Deadline: July 1, 2023

Student Puzzle Editor Anirban DasGupta poses another two problems, and says, “Once again, we propose one problem on statistics and one on probability. I think you will find both problems to be new to you and interesting. If you are not able to answer either problem analytically, send us meaningful computational answers, and we will look at them too.” Student IMS members: send us your solution, to either or both, to bulletin@imstat.org (with subject “Student Puzzle Corner”).  

 

Puzzle 45.1.

Suppose $X_1, X_2, \cdots $ is a sequence of i.i.d. standard normal variables.

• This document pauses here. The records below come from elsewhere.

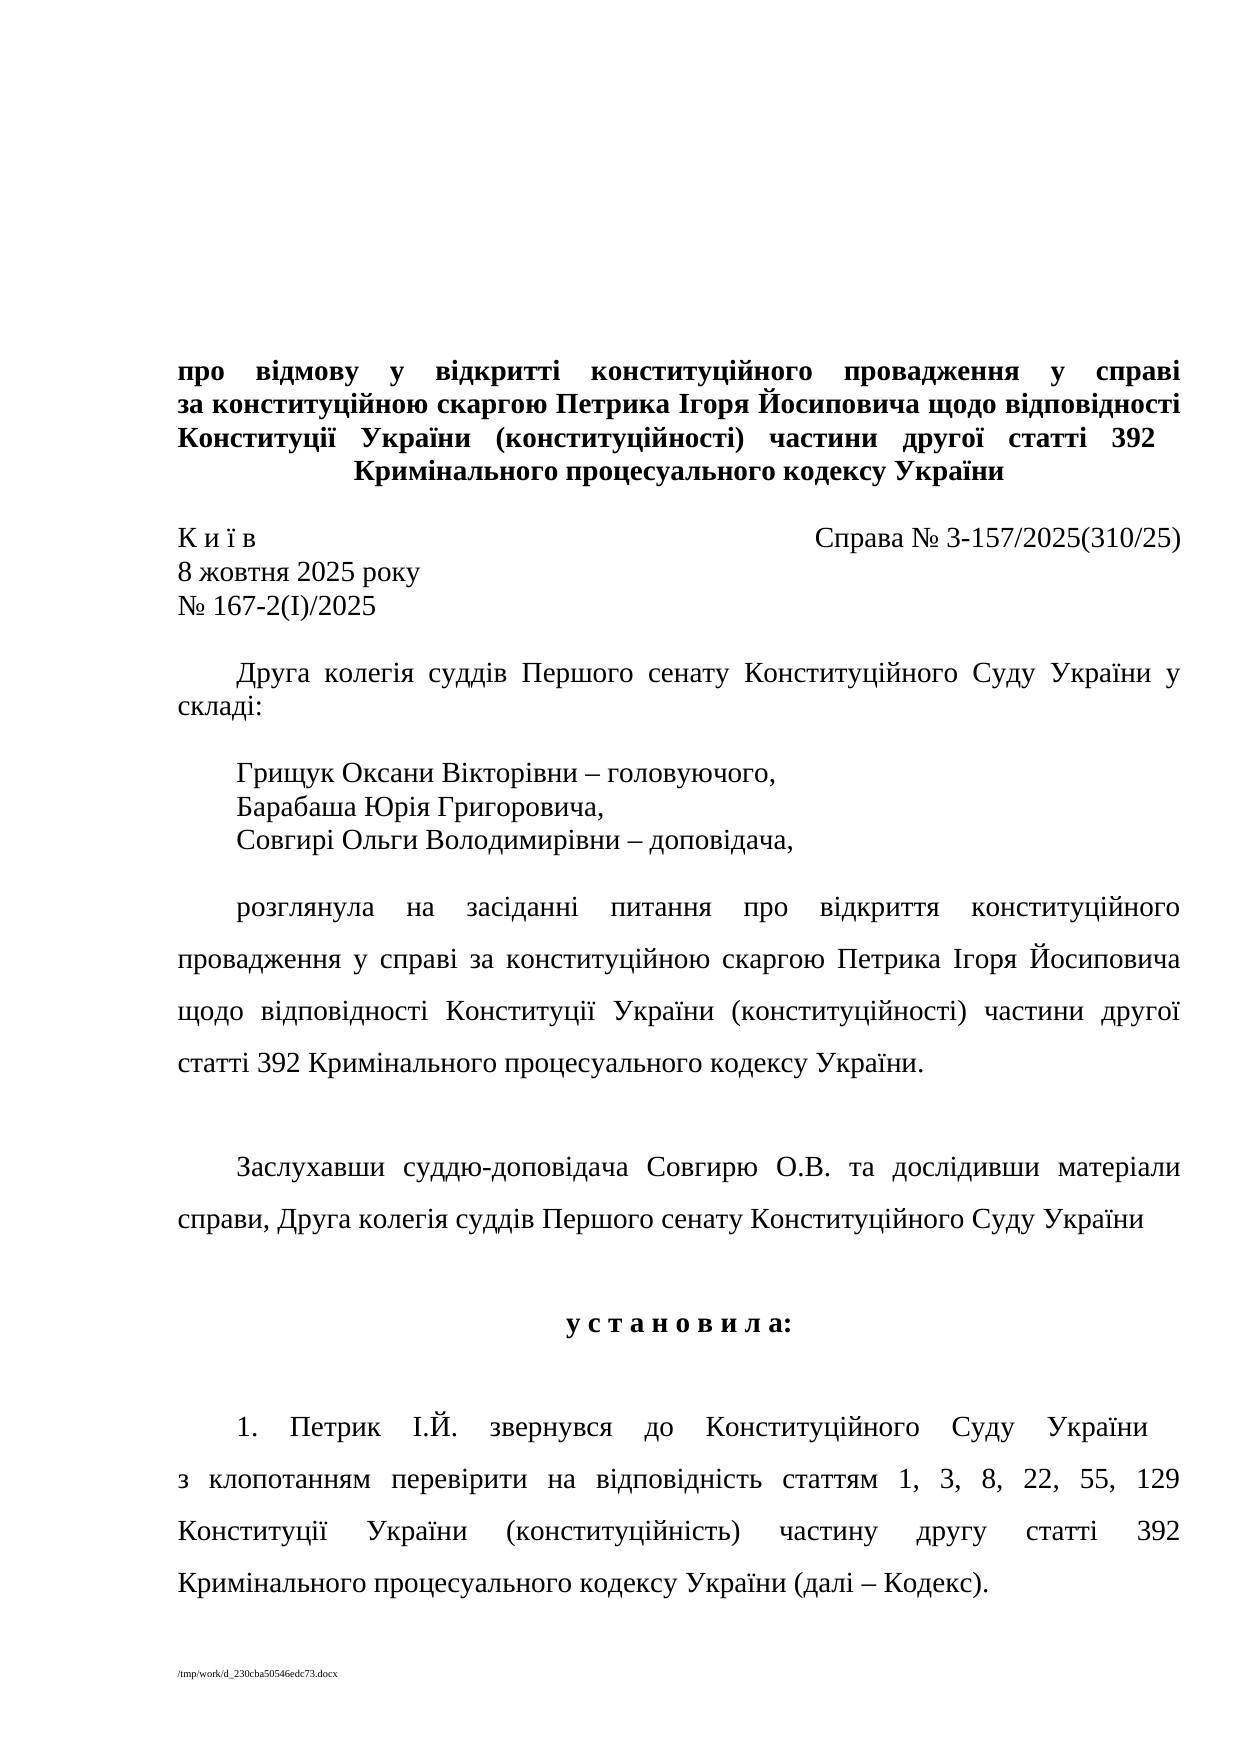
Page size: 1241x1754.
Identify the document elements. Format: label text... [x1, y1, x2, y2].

text розглянула на засіданні питання про відкриття конституційного провадження у справі за конституційною скаргою Петрика Ігоря Йосиповича щодо відповідності Конституції України (конституційності) частини другої статті 392 Кримінального процесуального кодексу України. [177, 889, 1181, 1079]
text у с т а н о в и л а: [177, 1305, 1181, 1339]
text Барабаша Юрія Григоровича, [177, 789, 1181, 822]
text № 167-2(І)/2025 [177, 588, 1181, 621]
text 1. Петрик І.Й. звернувся до Конституційного Суду України з клопотанням перевірити на відповідність статтям 1, 3, 8, 22, 55, 129 Конституції України (конституційність) частину другу статті 392 Кримінального процесуального кодексу України (далі – Кодекс). [177, 1409, 1181, 1599]
text 8 жовтня 2025 року [177, 554, 1181, 588]
text про відмову у відкритті конституційного провадження у справі за конституційною скаргою Петрика Ігоря Йосиповича щодо відповідності Конституції України (конституційності) частини другої статті 392 Кримінального процесуального кодексу України [177, 353, 1181, 487]
text Заслухавши суддю-доповідача Совгирю О.В. та дослідивши матеріали справи, Друга колегія суддів Першого сенату Конституційного Суду України [177, 1149, 1181, 1235]
text Грищук Оксани Вікторівни – головуючого, [177, 755, 1181, 789]
text К и ї в Справа № 3-157/2025(310/25) [177, 521, 1181, 554]
text Друга колегія суддів Першого сенату Конституційного Суду України у складі: [177, 655, 1181, 722]
text Совгирі Ольги Володимирівни – доповідача, [177, 822, 1181, 856]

For any given $n \geq 1$, define $R_n = \frac{\mbox{max}\{X_1^2, \cdots , X_n^2\}} {X_1^2+\cdots + X_n^2}$. Let also $\pi (n)$ denote the usual prime counting function, i.e., $\pi(n)$ denotes the number of prime numbers $\leq n$.

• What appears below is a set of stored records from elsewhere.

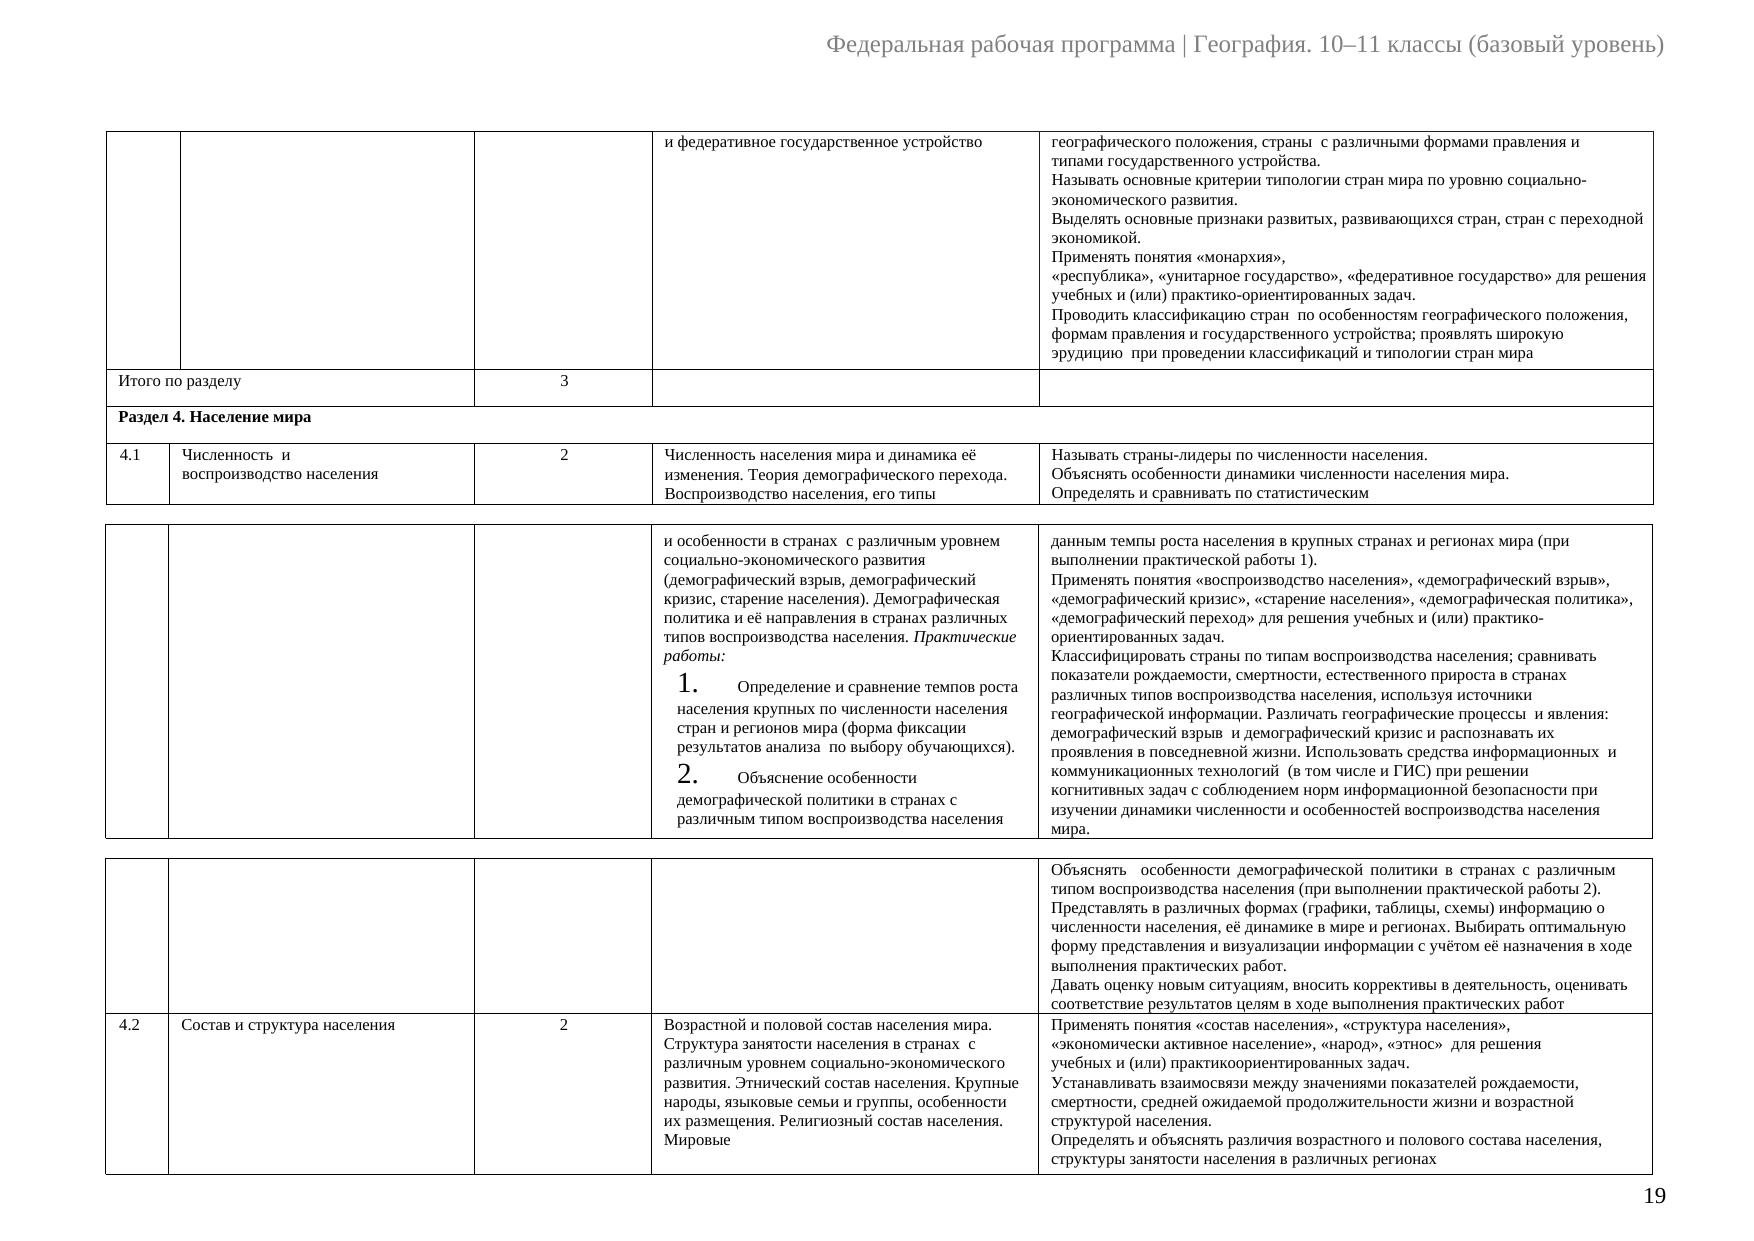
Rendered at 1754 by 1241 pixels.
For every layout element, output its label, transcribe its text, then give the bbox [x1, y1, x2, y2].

table_header и федеративное государственное устройство [653, 132, 1039, 369]
table_cell Применять понятия «состав населения», «структура населения», «экономически активное население», «народ», «этнос» для решения учебных и (или) практикоориентированных задач. Устанавливать взаимосвязи между значениями показателей рождаемости, смертности, средней ожидаемой продолжительности жизни и возрастной структурой населения. Определять и объяснять различия возрастного и полового состава населения, структуры занятости населения в различных регионах [1039, 1014, 1652, 1173]
table_cell Возрастной и половой состав населения мира. Структура занятости населения в странах с различным уровнем социально-экономического развития. Этнический состав населения. Крупные народы, языковые семьи и группы, особенности их размещения. Религиозный состав населения. Мировые [652, 1014, 1038, 1173]
table_header [106, 859, 168, 1013]
table_cell Численность населения мира и динамика её изменения. Теория демографического перехода. Воспроизводство населения, его типы [653, 444, 1039, 504]
table_cell 3 [475, 370, 652, 406]
table_header [181, 132, 474, 369]
table_cell Численность и воспроизводство населения [170, 444, 474, 504]
table_cell 4.1 [107, 444, 169, 504]
table_cell Раздел 4. Население мира [107, 407, 1653, 443]
table_cell 2 [475, 1014, 651, 1173]
table_header [475, 859, 651, 1013]
table_header [169, 525, 474, 838]
table_header [475, 132, 652, 369]
table_cell 2 [475, 444, 652, 504]
table_header и особенности в странах с различным уровнем социально-экономического развития (демографический взрыв, демографический кризис, старение населения). Демографическая политика и её направления в странах различных типов воспроизводства населения. Практические работы: Определение и сравнение темпов роста населения крупных по численности населения стран и регионов мира (форма фиксации результатов анализа по выбору обучающихся). Объяснение особенности демографической политики в странах с различным типом воспроизводства населения [652, 525, 1038, 838]
table_header данным темпы роста населения в крупных странах и регионах мира (при выполнении практической работы 1). Применять понятия «воспроизводство населения», «демографический взрыв», «демографический кризис», «старение населения», «демографическая политика», «демографический переход» для решения учебных и (или) практико-ориентированных задач. Классифицировать страны по типам воспроизводства населения; сравнивать показатели рождаемости, смертности, естественного прироста в странах различных типов воспроизводства населения, используя источники географической информации. Различать географические процессы и явления: демографический взрыв и демографический кризис и распознавать их проявления в повседневной жизни. Использовать средства информационных и коммуникационных технологий (в том числе и ГИС) при решении когнитивных задач с соблюдением норм информационной безопасности при изучении динамики численности и особенностей воспроизводства населения мира. [1039, 525, 1652, 838]
table_cell [1040, 370, 1653, 406]
table_cell [653, 370, 1039, 406]
table_header [169, 859, 474, 1013]
table_cell Состав и структура населения [169, 1014, 474, 1173]
table_header географического положения, страны с различными формами правления и типами государственного устройства. Называть основные критерии типологии стран мира по уровню социально-экономического развития. Выделять основные признаки развитых, развивающихся стран, стран с переходной экономикой. Применять понятия «монархия», «республика», «унитарное государство», «федеративное государство» для решения учебных и (или) практико-ориентированных задач. Проводить классификацию стран по особенностям географического положения, формам правления и государственного устройства; проявлять широкую эрудицию при проведении классификаций и типологии стран мира [1040, 132, 1653, 369]
table_header [475, 525, 651, 838]
table_header Объяснять особенности демографической политики в странах с различным типом воспроизводства населения (при выполнении практической работы 2). Представлять в различных формах (графики, таблицы, схемы) информацию о численности населения, её динамике в мире и регионах. Выбирать оптимальную форму представления и визуализации информации с учётом её назначения в ходе выполнения практических работ. Давать оценку новым ситуациям, вносить коррективы в деятельность, оценивать соответствие результатов целям в ходе выполнения практических работ [1039, 859, 1652, 1013]
table_cell Итого по разделу [107, 370, 474, 406]
table_header [106, 525, 168, 838]
table_cell 4.2 [106, 1014, 168, 1173]
table_cell Называть страны-лидеры по численности населения. Объяснять особенности динамики численности населения мира. Определять и сравнивать по статистическим [1040, 444, 1653, 504]
table_header [652, 859, 1038, 1013]
table_header [107, 132, 180, 369]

Prove that $\frac{R_n}{\frac{2}{\pi(n)}}\stackrel{a.s}{\to} 1$.

 

Puzzle 45.2.

This interesting question was first raised by Brad Efron. How far from a t-confidence interval is the true value of a population mean when the t-interval misses the true value?

Formally, assume below that we have i.i.d. normal variables with mean $\mu$ and variance $\sigma ^2$, and let for given $n \geq 2, C_n$ denote the usual $100(1-\alpha )\%$ $t$-confidence interval for $\mu $.

Derive an asymptotic approximation for $E(\mbox{dist}(\mu, C_n)\,|\mu \notin C_n)$, where $\mbox{dist}(\mu, C_n)$ stands for the (Euclidean) distance between $\mu$ and the interval $C_n$.  

 

Solution to Puzzle 44

Well done to Soham Bonnerjee (University of Chicago) who sent a correct solution to 44.2 below. Anirban DasGupta explains:

Puzzle 44.1  

This is a special case of an extremely interesting problem known as Moser’s worm problem. In 1966, Leo Moser asked what is the minimal area of a geometric region that can enclose any closed curve of a given length $L$ in the plane? To my knowledge, in this generality, the problem remains open. If we restrict our region to be a circle, then it is known that a circle of diameter $\frac{L}{2}$ suffices (see Harold Johnson’s 1974 article in the Proceedings of the American Mathematical Society). We can apply this sufficient condition to L = 8 in our problem.

 

Puzzle 44.2

Actually, the answers to the parts of this problem have nothing to do with the sequence of observations being i.i.d. from a standard Cauchy. Let $F$ be the CDF of a real valued random variable such that $F(x)$ is a continuous function on the real line and $F(-x) = 1-F(x)$ for all real $x$. Define a function $h(x,y) = I_{x+y>0}$. We are interested in various asymptotic properties of $T_n = \frac{1}{{n \choose 2}}\,\sum_{1 \leq i < j \leq n}\,h(X_i, X_j)$.

Although we can solve this problem directly by using calculations for $m$-dependent sequences, it is the best to use Hoeffding’s theory of $U$-statistics. The statistic we are interested in is a $U$-statistic of order $m = 2$. Due to the symmetry and continuity of our $F$, it follows that $T_n \stackrel {\mathcal{P}} {\longrightarrow} \frac{1}{2}$. Also, by considering the number of overlaps in two pairs of indices $(i,j), (k,l)$, one can calculate the variance of $T_n$ exactly. It then follows that $a_n\,(T_n – c) \stackrel {\mathcal{L}} {\longrightarrow} G$, with $a_n = \sqrt{n}, c = \frac{1}{2}, $ and $G$ the normal distribution with mean $0$ and variance $\frac{1}{3}$.